How we cite our quotes: Citations follow this format: (Chapter.Section.Paragraph)
Quote #4
Weary's version of the true war story went like this. There was a big German attack, and Weary and his antitank buddies fought like hell until everybody was killed but Weary. So it goes. And then Weary tied in with two scouts, and they became close friends immediately, and they decided to fight their way back to their own lines. They were going to travel fast. They were damned if they'd surrender. They shook hands all around. They called themselves "The Three Musketeers." (2.24.3)
Even as Weary is in the middle of a real war, he fantasizes about what the war should be like. It's stories like Weary's that terrify and anger Mary O'Hare in the first chapter of the book (see quote #2). What does the novel suggest motivates Weary's bullying behavior? How does Weary's upbringing compare to Billy's? Do the differences between the two explain the differences in their characters?
Quote #5
The Germans and the dog were engaged in a military operation which had an amusingly self-explanatory name, a human enterprise which is seldom described in detail, whose name alone, when reported as news or history, gives many war enthusiasts a sort of post-coital satisfaction. It is, in the imagination of combat's fans, the divinely listless loveplay that follows the orgasm of victory. It is called "mopping up." (3.1.1)
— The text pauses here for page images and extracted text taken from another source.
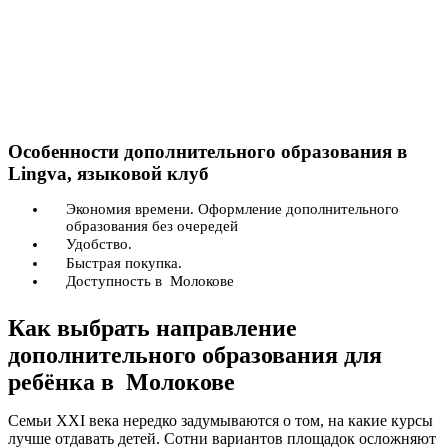
Особенности дополнительного образования в
Lingva, языковой клуб
Экономия времени. Оформление дополнительного
образования без очередей
Удобство.
Быстрая покупка.
Доступность в Молокове
Как выбрать направление
дополнительного образования для
ребёнка в Молокове
Семьи XXI века нередко задумываются о том, на какие курсы
лучше отдавать детей. Сотни вариантов площадок осложняют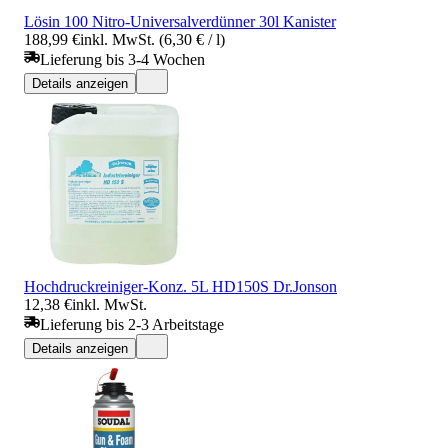
Lösin 100 Nitro-Universalverdünner 30l Kanister
188,99 €
inkl. MwSt. (6,30 € / l)
Lieferung bis 3-4 Wochen
Details anzeigen
Hochdruckreiniger-Konz. 5L HD150S Dr.Jonson
12,38 €
inkl. MwSt.
Lieferung bis 2-3 Arbeitstage
Details anzeigen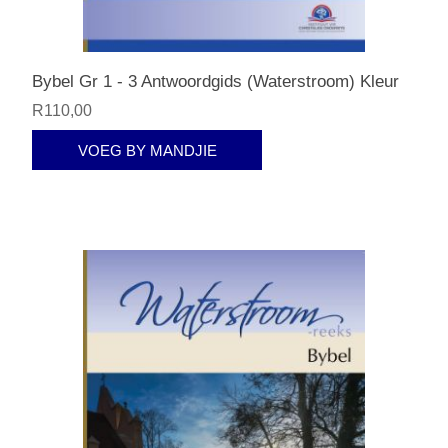
Bybel Gr 1 - 3 Antwoordgids (Waterstroom) Kleur
R110,00
VOEG BY MANDJIE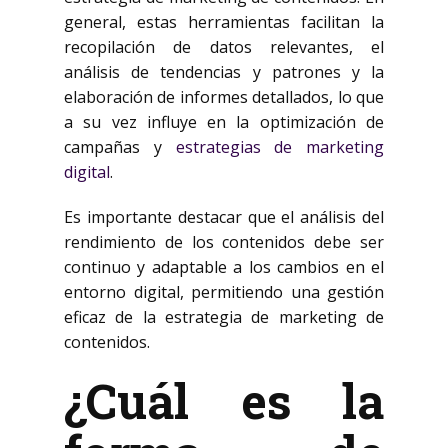
general, estas herramientas facilitan la
recopilación de datos relevantes, el
análisis de tendencias y patrones y la
elaboración de informes detallados, lo que
a su vez influye en la optimización de
campañas y
estrategias de marketing
digital
.
Es importante destacar que el análisis del
rendimiento de los contenidos debe ser
continuo y adaptable a los cambios en el
entorno digital, permitiendo una gestión
eficaz de la estrategia de marketing de
contenidos.
¿Cuál es la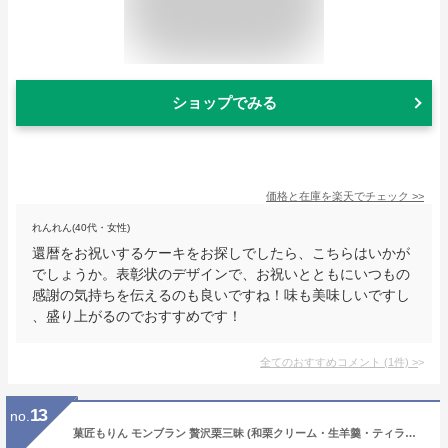
ショップでみる
価格と在庫を
楽天
でチェック
>>
れんれん(40代・女性)
還暦をお祝いするケーキをお探しでしたら、こちらはいかが
でしょうか。表彰状のデザインで、お祝いとともにいつもの
感謝の気持ちを伝えるのも良いですね！味も美味しいですし
、盛り上がるのでおすすめです！
全てのおすすめコメント
(
1
件)
>
13
no.
菓匠もりん モンブラン 贅沢栗三昧 (和栗クリーム・生羊羹・ティラミス栗の組み合わせ) お取り寄せ スイーツ ギフト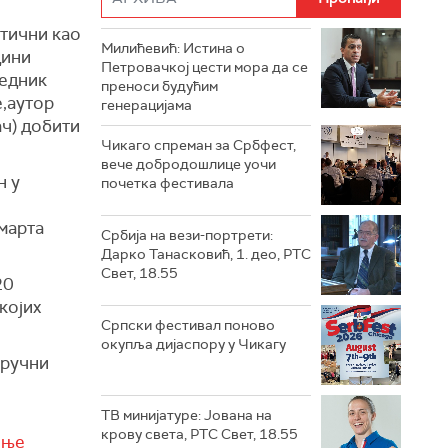
тични као
Милићевић: Истина о
дини
Петровачкој цести мора да се
бедник
преноси будућим
е,аутор
генерацијама
ач) добити
Чикаго спреман за Србфест,
вече добродошлице уочи
н у
почетка фестивала
 марта
Србија на вези-портрети:
Дарко Танасковић, 1. део, РТС
Свет, 18.55
20
којих
Српски фестивал поново
окупља дијаспору у Чикагу
тручни
ТВ минијатуре: Јована на
крову света, РТС Свет, 18.55
ење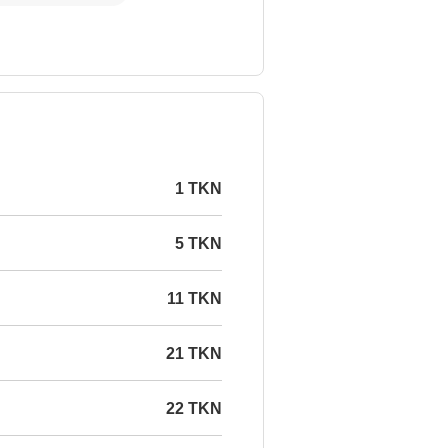
1 TKN
5 TKN
11 TKN
21 TKN
22 TKN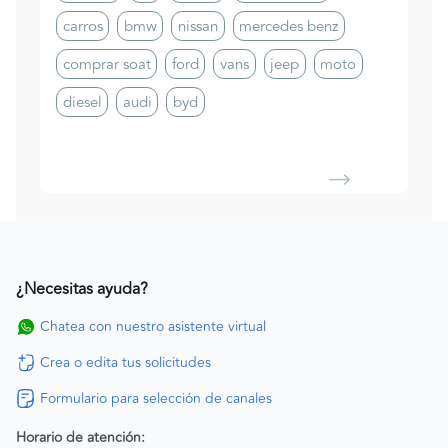
carros
bmw
nissan
mercedes benz
comprar soat
ford
vans
jeep
moto
diesel
audi
byd
¿Necesitas ayuda?
Chatea con nuestro asistente virtual
Crea o edita tus solicitudes
Formulario para selección de canales
Horario de atención: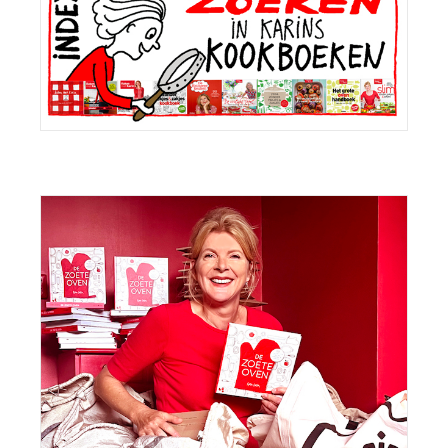
Sidebar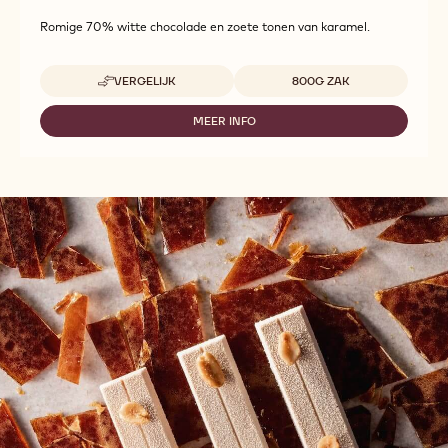
Romige 70% witte chocolade en zoete tonen van karamel.
Beschikbare maten
VERGELIJK
800G ZAK
-
CHOCOGELATO
BIANCO
MEER INFO
-
CHOCOGELATO
BIANCO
Whoa, there's a lot of sexual imagery in this description of "mopping up" a battlefield. And Montana Wildhack describes Edgar Derby's execution much later in the novel as a "blue movie"—a pornographic film (9.33). Why does the narrator seem to connect war and violence with sex?
Quote #6
But the colonel imagined that he was addressing his beloved troops for the last time, and he told them that they had nothing to be ashamed of, that there were dead Germans all over the battlefield who wished to God they had never heard of the Four-fifty-first [...]
He said all this while staring into Billy's eyes. He made the inside of poor Billy's skull echo with balderdash. (3.25.3-4)
What is the "balderdash" that Wild Bob is spouting here? What kind of comments might the narrator be making about Wild Bob's heroic speech to his imagined regiment?